* MATERIAL SHOWN
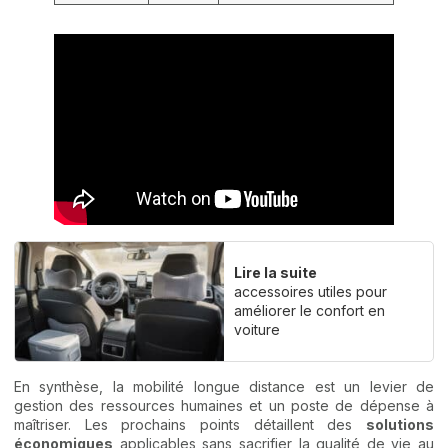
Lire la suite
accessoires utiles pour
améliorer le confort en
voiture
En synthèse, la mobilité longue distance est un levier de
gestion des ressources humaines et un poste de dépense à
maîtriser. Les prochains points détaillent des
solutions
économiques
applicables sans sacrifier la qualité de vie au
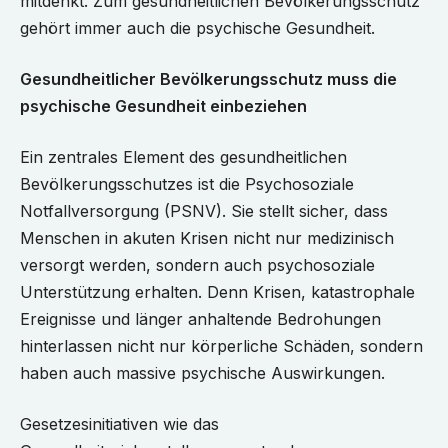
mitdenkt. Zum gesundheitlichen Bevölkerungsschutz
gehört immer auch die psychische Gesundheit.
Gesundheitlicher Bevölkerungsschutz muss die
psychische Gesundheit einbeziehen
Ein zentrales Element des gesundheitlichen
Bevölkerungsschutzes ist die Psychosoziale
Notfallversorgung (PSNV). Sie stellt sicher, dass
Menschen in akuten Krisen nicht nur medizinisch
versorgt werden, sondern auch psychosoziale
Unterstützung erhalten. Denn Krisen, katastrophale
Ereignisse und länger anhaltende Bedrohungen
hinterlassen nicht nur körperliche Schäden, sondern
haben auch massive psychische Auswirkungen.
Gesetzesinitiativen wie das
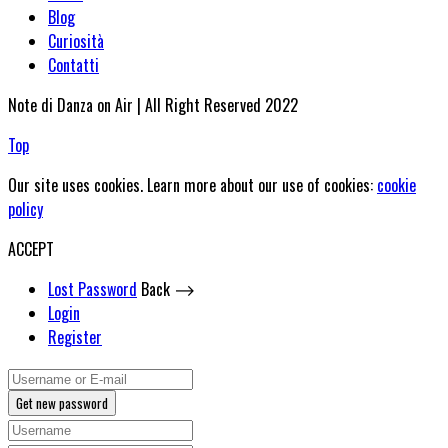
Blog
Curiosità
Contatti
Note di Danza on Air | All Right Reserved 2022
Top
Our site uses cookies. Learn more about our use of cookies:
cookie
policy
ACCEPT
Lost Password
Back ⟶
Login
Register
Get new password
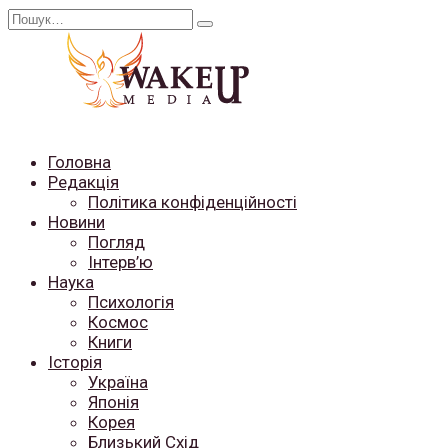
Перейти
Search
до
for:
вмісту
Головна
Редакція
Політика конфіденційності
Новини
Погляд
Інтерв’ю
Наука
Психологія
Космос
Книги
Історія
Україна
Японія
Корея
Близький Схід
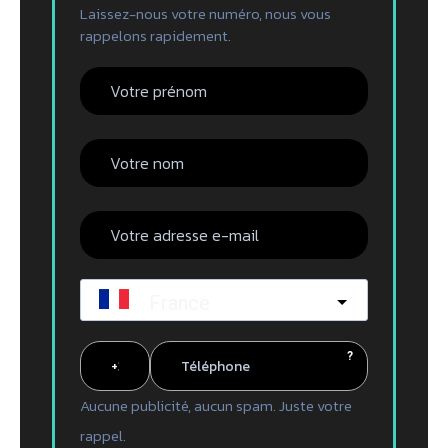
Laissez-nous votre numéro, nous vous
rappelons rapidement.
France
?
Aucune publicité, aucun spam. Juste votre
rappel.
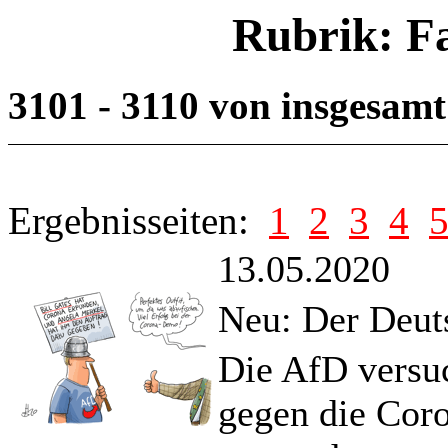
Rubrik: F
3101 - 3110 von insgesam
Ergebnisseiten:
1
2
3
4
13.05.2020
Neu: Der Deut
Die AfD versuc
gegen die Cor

* ASSIGNED TASK
Keeping the pictures out, output the records from above exactly and completely.

* EXPECTED OUTPUT
Lire la suite
accessoires utiles pour
améliorer le confort en
voiture
En synthèse, la mobilité longue distance est un levier de
gestion des ressources humaines et un poste de dépense à
maîtriser. Les prochains points détaillent des
solutions
économiques
applicables sans sacrifier la qualité de vie au
mitdenkt. Zum gesundheitlichen Bevölkerungsschutz
gehört immer auch die psychische Gesundheit.
Gesundheitlicher Bevölkerungsschutz muss die
psychische Gesundheit einbeziehen
Ein zentrales Element des gesundheitlichen
Bevölkerungsschutzes ist die Psychosoziale
Notfallversorgung (PSNV). Sie stellt sicher, dass
Menschen in akuten Krisen nicht nur medizinisch
versorgt werden, sondern auch psychosoziale
Unterstützung erhalten. Denn Krisen, katastrophale
Ereignisse und länger anhaltende Bedrohungen
hinterlassen nicht nur körperliche Schäden, sondern
haben auch massive psychische Auswirkungen.
Gesetzesinitiativen wie das
Blog
Curiosità
Contatti
Note di Danza on Air | All Right Reserved 2022
Top
Our site uses cookies. Learn more about our use of cookies:
cookie
policy
ACCEPT
Lost Password
Back ⟶
Login
Register
Get new password
Перейти
Search
до
for:
вмісту
Головна
Редакція
Політика конфіденційності
Новини
Погляд
Інтерв’ю
Наука
Психологія
Космос
Книги
Історія
Україна
Японія
Корея
Близький Схід
Laissez-nous votre numéro, nous vous
rappelons rapidement.
France
?
Aucune publicité, aucun spam. Juste votre
rappel.
Rubrik: F
3101 - 3110 von insgesam
Ergebnisseiten:
1
2
3
4
13.05.2020
Neu: Der Deut
Die AfD versuc
gegen die Cor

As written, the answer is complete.